Les remords me font regretter la rage dirigée contre lui. Il a continué !
- Merci. Je vous ai mal jugé.
- C'est normal. Concentrez-vous sur vos retrouvailles. Je pense que ce n'est pas nécessaire de perdre du temps à trouver un coupable. Je suis l'un d'eux malgré moi.
Son regard s'attarde. Il est fait de regrets et d'excuses. Il part en fermant la porte. Je fais la même chose deux minutes plus tard, un papier bien plié dans le fond de mon sac. J'ai résisté à l'envie de le lire sur place.
Pour l'heure, j'ai un double anniversaire à aller préparer.
Mes courses chez l'épicier, j'ai le nécessaire pour élaborer un repas. En rentrant, tout étalé sur la table, un seau d'eau glacée me tombe dessus. Si je connais Côme et ses goûts, je ne sais presque rien de Adriel. Comme si j'étais une mère indigne. Et s'il se pensait moins important ? S'il pensait que j'en préfère un ?
Une fois de plus, je maudis le geste atroce des traîtres.
Nous faire ça ! Je ne saisirai jamais la raison. Le souvenir de la lettre me revient. Je décide de ne pas la lire dans l'immédiat même si je veux savoir ce qu'ils ont inventé pour se faire excuser.
Après l'anniversaire de mes garçons, je la lirai peut-être. Je ne veux pas me miner le moral davantage.
Côme et Adriel au travail, je compose le numéro de Solveig. Elle ne jugera pas ma nullité.
- Astrid. Comment vas-tu ?
- C'est à toi qu'il faut demander ça.
- Mon ventre est énorme. Je ne dors pas beaucoup. Je suis enflée.
Je pouffe. Ce n'est même pas vrai. Ça se voit à peine. La grossesse la sublime.
- Tu es heureuse ?
- Plus que jamais. J'aime ton fils, tu le sais.
- Je sais. Bien avant toi.
- C'est vrai. Tout ça, c'est grâce à toi.
Je ne suis pas d'accord.
- Mais non. Tu te trompes. J'ai un souci.
- Que se passe-t-il ?
- Je ne sais rien des goûts de Adriel. C'est mon fils et je le connais à peine.
- Le principal, c'est le geste. Je suis convaincue que quoi que tu fasses, il sera touché. Ce n'est pas de ta faute.
- Et s'il n'aime pas ce que je vais faire ?

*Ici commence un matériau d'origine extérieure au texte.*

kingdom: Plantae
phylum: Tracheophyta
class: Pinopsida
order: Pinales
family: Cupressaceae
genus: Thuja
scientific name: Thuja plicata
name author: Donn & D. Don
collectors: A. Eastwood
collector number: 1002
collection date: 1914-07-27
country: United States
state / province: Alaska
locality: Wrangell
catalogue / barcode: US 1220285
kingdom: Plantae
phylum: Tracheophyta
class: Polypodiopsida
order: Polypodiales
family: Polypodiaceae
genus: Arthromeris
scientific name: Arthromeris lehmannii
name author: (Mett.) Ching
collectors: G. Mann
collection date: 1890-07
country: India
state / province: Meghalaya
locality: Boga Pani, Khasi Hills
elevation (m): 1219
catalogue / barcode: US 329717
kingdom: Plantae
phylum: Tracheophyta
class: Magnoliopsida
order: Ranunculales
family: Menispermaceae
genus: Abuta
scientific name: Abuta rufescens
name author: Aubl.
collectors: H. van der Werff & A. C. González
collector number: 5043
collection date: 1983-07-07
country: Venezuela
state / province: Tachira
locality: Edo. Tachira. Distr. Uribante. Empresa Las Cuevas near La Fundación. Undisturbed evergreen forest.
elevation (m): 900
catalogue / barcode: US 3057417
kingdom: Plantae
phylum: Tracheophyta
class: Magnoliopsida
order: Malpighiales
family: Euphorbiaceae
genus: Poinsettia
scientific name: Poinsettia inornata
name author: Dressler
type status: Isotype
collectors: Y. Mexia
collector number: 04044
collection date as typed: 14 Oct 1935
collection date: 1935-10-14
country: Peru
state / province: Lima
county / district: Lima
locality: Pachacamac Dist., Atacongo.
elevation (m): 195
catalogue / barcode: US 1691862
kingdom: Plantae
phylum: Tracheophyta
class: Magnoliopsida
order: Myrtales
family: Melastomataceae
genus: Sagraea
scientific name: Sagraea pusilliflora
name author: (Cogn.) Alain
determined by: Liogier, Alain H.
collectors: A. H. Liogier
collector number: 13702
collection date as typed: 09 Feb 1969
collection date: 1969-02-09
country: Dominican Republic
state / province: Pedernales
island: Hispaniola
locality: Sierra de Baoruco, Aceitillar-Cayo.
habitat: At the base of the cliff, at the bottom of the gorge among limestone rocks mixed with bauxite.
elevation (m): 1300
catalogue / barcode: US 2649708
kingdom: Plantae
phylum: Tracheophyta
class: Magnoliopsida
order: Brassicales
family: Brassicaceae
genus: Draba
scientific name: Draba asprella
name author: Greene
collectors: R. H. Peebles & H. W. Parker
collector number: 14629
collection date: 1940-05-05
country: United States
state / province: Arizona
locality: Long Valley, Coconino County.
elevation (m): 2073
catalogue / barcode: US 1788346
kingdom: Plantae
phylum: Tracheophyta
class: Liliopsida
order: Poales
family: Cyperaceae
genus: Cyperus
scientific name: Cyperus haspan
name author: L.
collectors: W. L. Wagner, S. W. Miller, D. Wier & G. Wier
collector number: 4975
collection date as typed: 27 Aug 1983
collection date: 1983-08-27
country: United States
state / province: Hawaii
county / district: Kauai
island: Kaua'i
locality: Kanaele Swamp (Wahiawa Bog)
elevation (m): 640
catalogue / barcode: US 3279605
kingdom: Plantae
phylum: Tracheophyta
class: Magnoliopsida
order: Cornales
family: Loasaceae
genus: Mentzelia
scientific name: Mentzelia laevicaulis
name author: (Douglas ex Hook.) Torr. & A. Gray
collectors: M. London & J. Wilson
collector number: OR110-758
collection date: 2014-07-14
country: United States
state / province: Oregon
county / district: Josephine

- Je suis certaine que si. Au pire, appelle Elena.
- Euh...
- De quoi as-tu peur ?
- Et si elle me juge ?
- Tu divagues. Elle n'est pas comme ça.
C'est vrai. Adriel est tombé sur quelqu'un de très bien.
Une liste de mes compétences culinaires dressée, je fais défiler les noms dans mon répertoire puis je repose mon téléphone. Je redoute vraiment un jugement déplacé. Puisqu'ils sont jumeaux, ils ont peut-être des goûts similaires ? Bon, c'est nul comme raisonnement. Ils n'ont pas été élevés de la même façon.
Mon dieu. Pauvre Adriel. Mon cœur pleure de l'imaginer dans cet orphelinat en attendant des « parents » prêts à l'adopter. Quelles terribles épreuves a-t-il dû affronter seul ? Mon pauvre petit garçon perdu. Il était tout proche. Comment ne pas y songer ?
La sonnerie de mon téléphone interrompt mes divagations.
- Oui ?
- Bonjour, Astrid. C'est Elena.
- Solveig ?
Elle rit. Solveig est toujours là et n'abandonne jamais.
- Carrément. Elle était embêtée pour vous.
- Je t'en prie, tutoie-moi.
- Ok ok. Solveig m'a expliqué ton problème. Ne t'en fais vraiment pas. Le plus important, c'est le geste. Il a une famille et c'est tout ce qui compte.
- Je ne connais même pas mon fils.
- Ce n'est pas de ton fait. Il faudra un peu de temps.
****
Rien ne me distrait plus que de me mettre aux fourneaux. C'est ce que je fais pendant des heures et ça fonctionne. J'oublie tout.
Sauf nos retrouvailles avec Adriel. En ouvrant la porte ce jour-là, j'ai immédiatement su que ce n'était pas Côme mais si c'est lui qui devait se pointer et que malgré les années d'éloignement, ils se ressemblent trait pour trait. C'est tellement étrange ! Je n'en revenais pas. Je crois que je ne l'ai pas quitté des yeux de la journée le temps qu'il était ici et j'ai eu du mal à le laisser partir. De peur de ne plus jamais le revoir. Ils m'ont beaucoup rassurée. Je n'aurais pas supporté une autre disparition. Il est revenu.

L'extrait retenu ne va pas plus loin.